Sabato 17 giugno è andata in scena la seconda recita della produzione di “Aida” all’Arena di Verona proposta in apertura del festival.

Sono previsti quest’anno otto titoli d’opera e quattro eventi speciali per celebrare il centesimo festival, che non poteva aprirsi se non con “Aida”, l’opera regina dell’Arena proposta in tutti i cartelloni dal 1992 e che conta più di settecento recite totali. Quella che vedremo quest’anno non è però la messa in scena che ci si poteva aspettare per celebrare l’anniversario: Stefano Poda ha curato un allestimento che non poteva allontanarsi di più dalla maggior parte delle produzioni di “Aida” proposte fino ad ora, a partire da quella storica di Gianfranco De Bosio.

Dopo la serata inaugurale trasmessa dalla Rai in mondovisione, sabato 17 è andata nuovamente in scena “Aida” con qualche variazione nel cast rispetto alla sera precedente. Già dopo la prima serata, l’allestimento di Poda è stato fortemente criticato, ma a mio parere il lavoro del regista va perlomeno ammirato innanzitutto per l’azzardo di mettere in scena un qualcosa di così astratto e allo stesso tempo denso di significato in un luogo dove, si sa, non c’è mai stato molto spazio per l’innovazione. Diverse produzioni di “Aida” hanno avuto vita breve proprio perché non adeguate ai canoni dell’Arena. Nella regia di Poda poco o quasi nulla richiama l’ambientazione originaria del capolavoro verdiano: a dominare il più grande palcoscenico all’aperto al mondo una mano enorme con tanto di falangi mobili, che durante il corso dell’opera si muovono per chiudere la mano a pugno o per spiegare le dita verso l’alto. Attorno una serie di mani -sempre chiuse o aperte- fissate su dei pali, il tutto montato su un praticabile obliquo. Nei nudi gradoni dell’anfiteatro romano dei resti di quella che pare un’astronave a sinistra e di una colonna corinzia a destra.

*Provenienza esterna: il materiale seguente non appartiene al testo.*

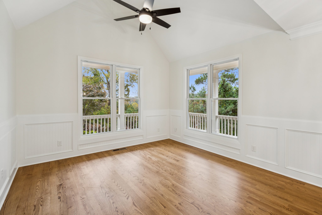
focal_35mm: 16
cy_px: 108
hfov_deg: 96.7
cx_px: 161
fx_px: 143
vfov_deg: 73.7
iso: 400
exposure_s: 1/50
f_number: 5.6
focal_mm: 16
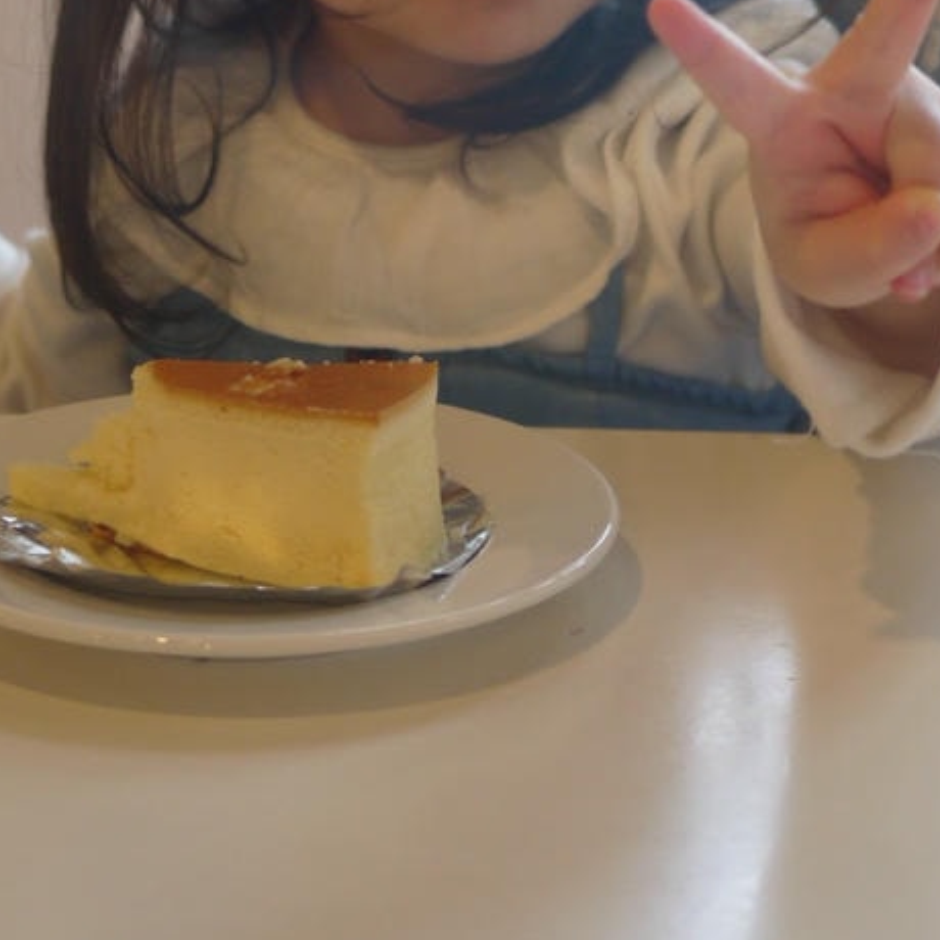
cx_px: 687
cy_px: -607
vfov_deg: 13.1
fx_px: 3779
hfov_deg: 14.1
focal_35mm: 123
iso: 160
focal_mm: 20
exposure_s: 1/80
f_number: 1.7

Sono in questo allestimento le grandi masse di coristi e comparse a creare la scena: costantemente presenti i figuranti anche quando non previsti, che accerchiano i solisti e li assillano -diventando quasi fastidiosi alla vista- rappresentando forse i vari aspetti della personalità dei protagonisti. Quasi tutto risulta molto astratto e non c’è nulla che guidi lo spettatore verso una determinata interpretazione.